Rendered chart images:
═══

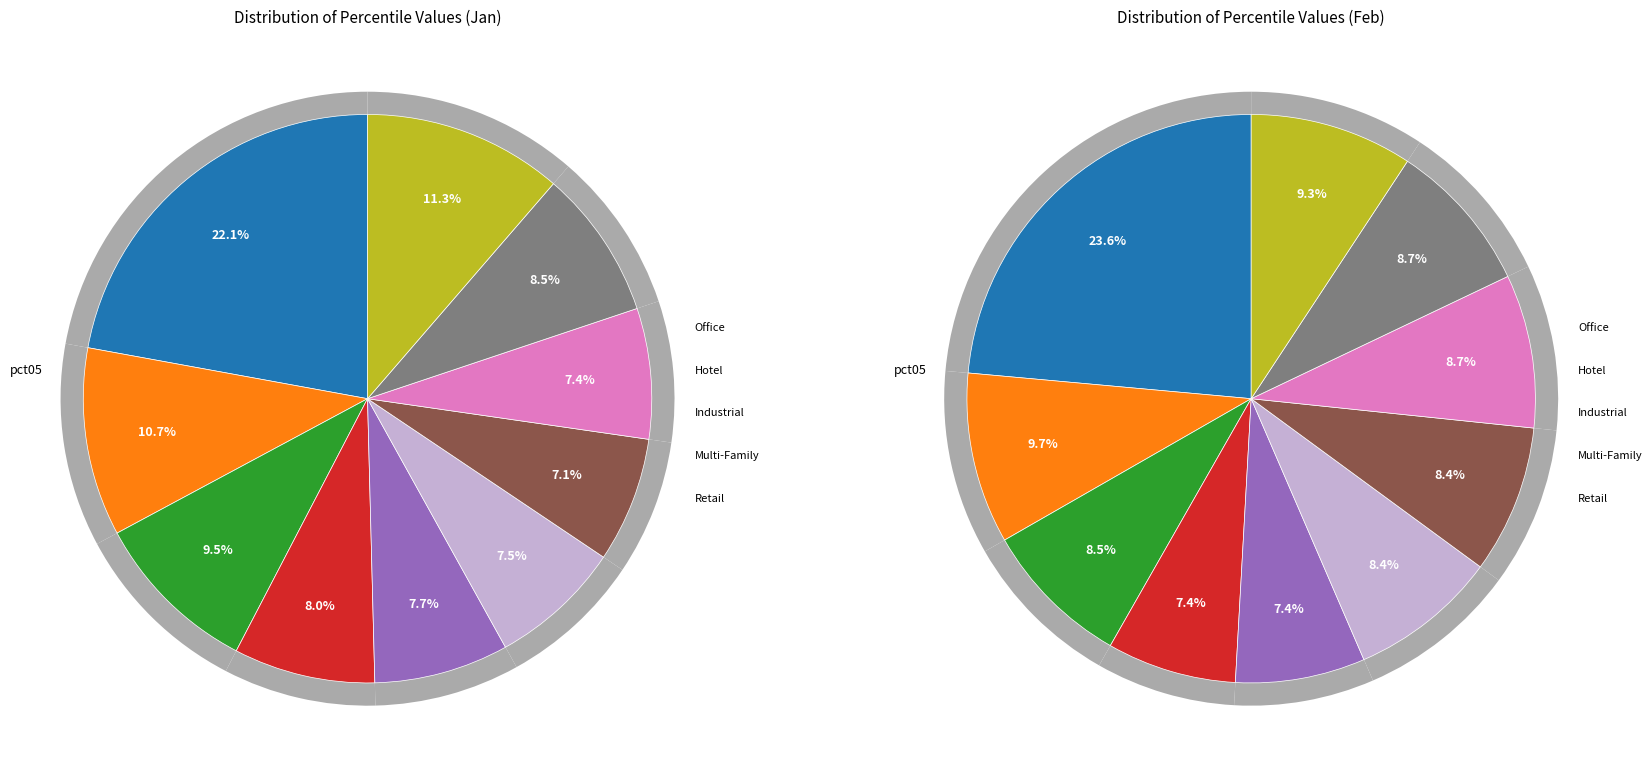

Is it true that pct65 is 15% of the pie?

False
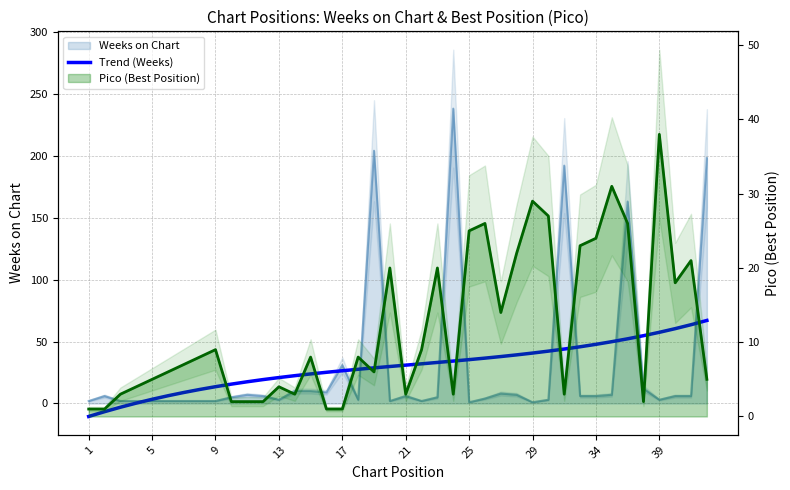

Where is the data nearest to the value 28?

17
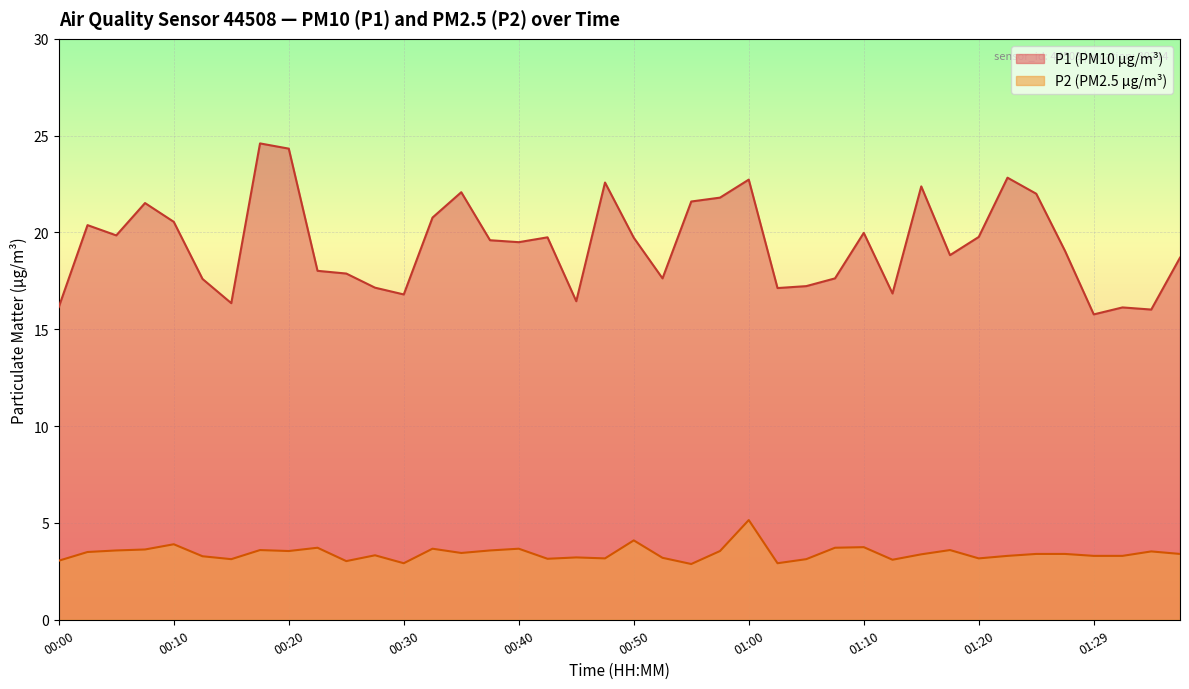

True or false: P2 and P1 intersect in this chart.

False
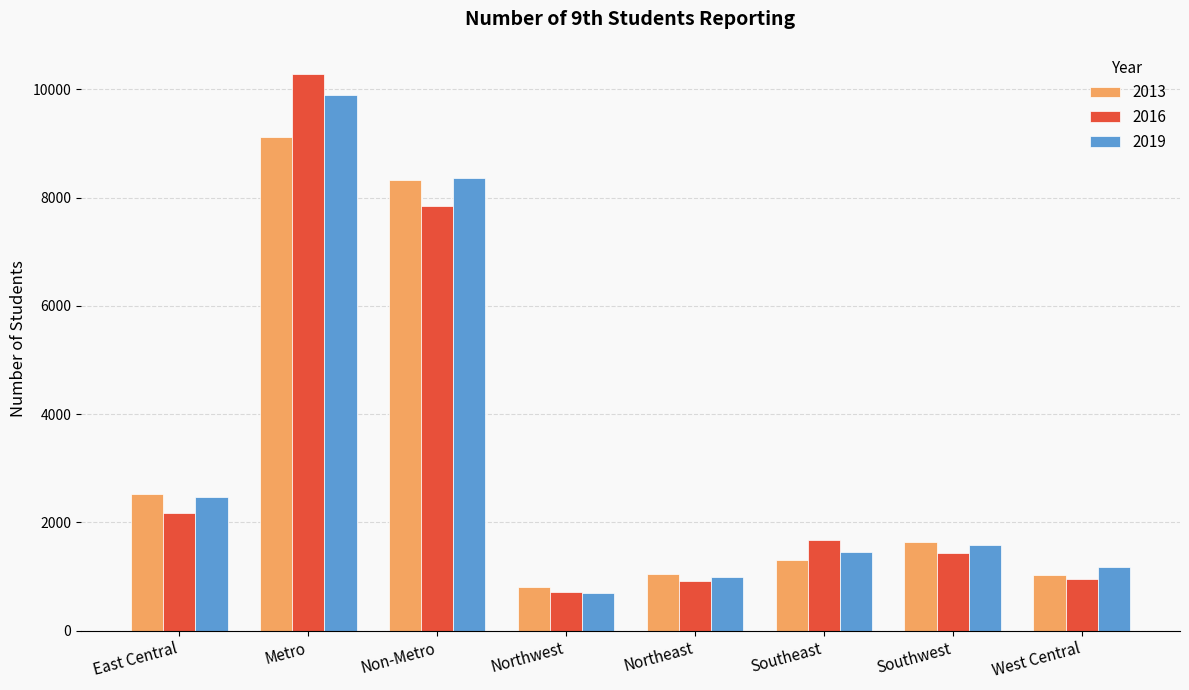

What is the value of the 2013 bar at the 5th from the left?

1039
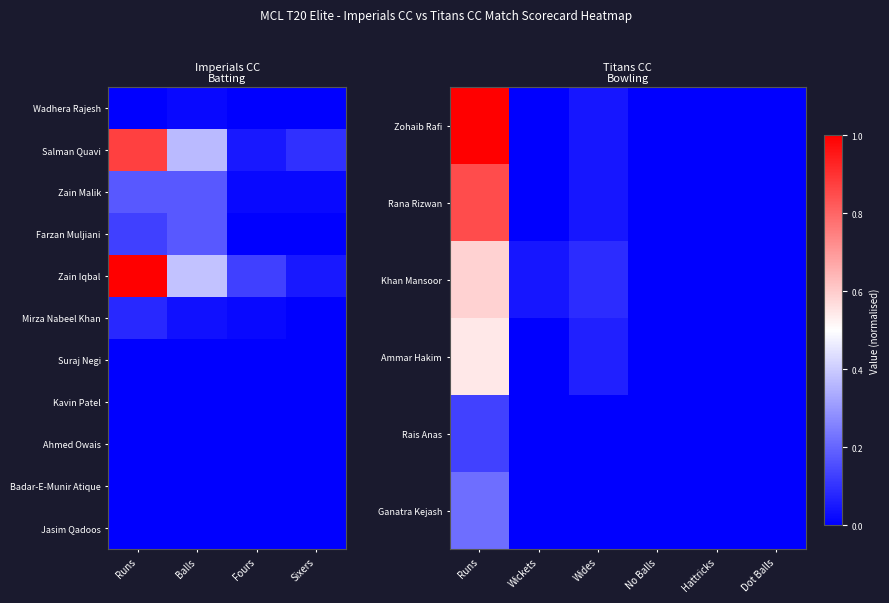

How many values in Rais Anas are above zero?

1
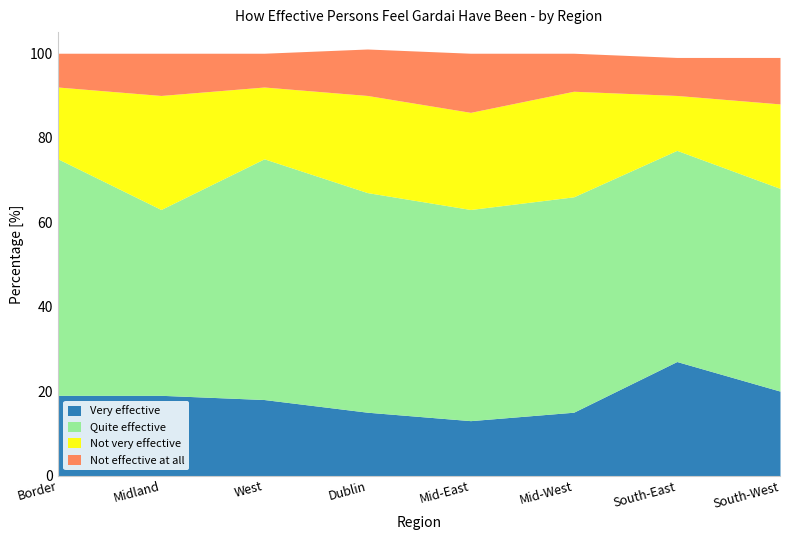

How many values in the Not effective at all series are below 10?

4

═══

### PROBLEM STATEMENT
Extract every line of the data above that contains the string "values", treating uppercase and lowercase letters as distinct.

### RESPONSE BELOW
How many values in Rais Anas are above zero?
How many values in the Not effective at all series are below 10?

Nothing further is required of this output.